I'll note for folks reading this that dev.to is very friendly to crossposting, either from your own site or an existing Medium feed. It's your content, we are just partners in helping you find the community to enjoy it. Info on that is in settings.

 

"People kind of think you have to be confident as a developer to get into writing but it definitely works in reverse."
It's like I used to always tell my fashion-challenged roommate before he started dressing well! (he was heading towards law school, it was my duty to get him looking a little more fly!)
He would pick up a cool piece of clothing on a shopping trip, and I would immediately identify it as the dopest piece that he got, while he would always have it pinned as the one he probably wants to return cause he felt like a poser wearing it. I told him that literally fake it till you make it! It's not universal, but it's pretty close. I said just wear the clothes and feel like a dork that everyone is laughing at for like 3 days and then for the rest of your life you'll be confident wearing that type of style or item.
example: i dressed very very autism spectrum-y when I was young. (there is a simple explanation for this. lol) I ordered a pair of skinny jeans on accident, SUPER SKINNY, and since I was broke as hell I decided to wear them anyway even though it felt like a pants-shaped rubberband.
I can't think of how many pairs of skinnys I've just worn through til they're raw.
Now apply that to everything! Besides idk nuclear engineering
edit: just realized, i could totally write a post based on this. lol.

 

The problem is people only ever want to engage on nontechnical topics (like this). I have 236 followers on this website and i've talked to like 3 of them. The engagement is super shallow and I want to engage on technical topics. I dont know why but Spectrum and Twitter have been far better for technical engagement than dev.to. If I were Ben I would be worried.

 

I agree with your assessment, but I think we're making some really solid strides in this regard. It may not be super clear yet. By the way Shawn I got your Twitter DM on this subject. It's all super well-received and sorry I never got back to you.

 

100% this. I am always commenting that I had a close friend of mine's confidence in putting stuff out there.

 
 

This is something I'm interested in. How do you guys find time to write? Do you write in the morning, or the evening after work? I feel like I can't do more code related stuff after work because I'm exhausted. In the morning I go to the gym (5x week) so I don't have that time. I don't like going to the gym in the evening because of a) gym is packed and I can't do my exercise properly and b) there's always something that can come up in the evenings so I end up skipping it. It's kind of hard to find a balance here.. at least in my case. Your thoughts?

 

I just make it part of my routine. I also write a lot on weekends when I usually can devote a whole morning to it! I normally get home from evening plans around 8/9 and then spend a few hours working on blogging or code projects! I also usually work Sunday evenings and Saturday mornings!
——
_Exercises to complete_:
A) In the comment thread about writing on dev.to, how many followers does the commenter who wants more technical engagement say they have on the site?
B) Restate the stretch of the comment thread from "100% this. I" through "case. Your thoughts?", swapping "gym" for "pool".
C) Carry on the comment thread about finding the confidence and time to write, starting from its final comment.

_Provided material_:
——
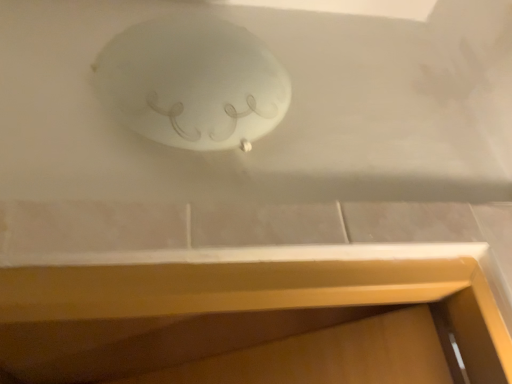
What are the coordinates of `frosted glass lampshade at upper center` in the screenshot? It's located at (193, 83).

What do you see at coordinates (193, 83) in the screenshot? I see `frosted glass lampshade at upper center` at bounding box center [193, 83].

Image resolution: width=512 pixels, height=384 pixels. In order to click on frosted glass lampshade at upper center in this screenshot , I will do `click(193, 83)`.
——
_Answers for the tasks_:
A) 236 followers.

B)
100% this. I am always commenting that I had a close friend of mine's confidence in putting stuff out there.

 
 

This is something I'm interested in. How do you guys find time to write? Do you write in the morning, or the evening after work? I feel like I can't do more code related stuff after work because I'm exhausted. In the morning I go to the pool (5x week) so I don't have that time. I don't like going to the pool in the evening because of a) pool is packed and I can't do my exercise properly and b) there's always something that can come up in the evenings so I end up skipping it. It's kind of hard to find a balance here.. at least in my case. Your thoughts?

C)
 

My plan is to write a post every 10-15 days. I have noticed that if I work half an hour daily regarding writing, it is pretty convenient in terms of time. I have heard other people are writing while standing at queues or while commuting. Or as Ali mentioned, you can devote Saturday mornings, being refreshed to complete half your article or so.

 

There are different kind of posts you can write. It doesn't need to be elaborate research project each time, but if you are able to articulate message in few sentences you can write a post like this within an hour or so.

 

This is a good point, I usually decide to write a post on something after I had to research a topic or figured something out. In my experience the articles come much more naturally and quicker this way.

 

Ah I wanted to ask the same question, haha. I find this super insightful, but whenever I work for an employer I find it really hard to keep on blogging. As a freelancer I make some time for it myself, and might work a few hours less on my projects. But now I'm employed again the amount of blogging quickly fades. Just like you I go to the gym in the morning, although when I wake up reheally early I might get 30m of writing in..which for me is like 1/15th of my average blogpost πŸ˜…

 

As Ali mention in her post, you can take a note of problem and their solution that you face while working and make a blog post in weakened. Which is really helpful to others who are facing same problem and sometimes yourself.

 

May I ask, is it recommended to publish each post in different platforms?

I started blogging when I discovered dev.to and I can the points in "why blog" but haven't done anything with regards of gaining readership.

When ever I thought of re-publishing the articles I write here to medium or into a personal blog I never do it because it feels I don't know ...

Do you re-publish the same content in different platforms?

 

I post to my own platform, I am copying it to medium and then almost automatically it gets posted here too. For me, it is just a matter of control. But it is just me. :)

I have to admit, dev.to is a very warm dev home and I really enjoy the vibe of the community here.

 

I don't think it's totally necessary. Many folks write specifically with the mindset that it'll go on dev.to but we do try to make the process as easy as possible for folks that do. Out of principle I think many like the idea of publishing to their own platform even if they are also publishing elsewhere.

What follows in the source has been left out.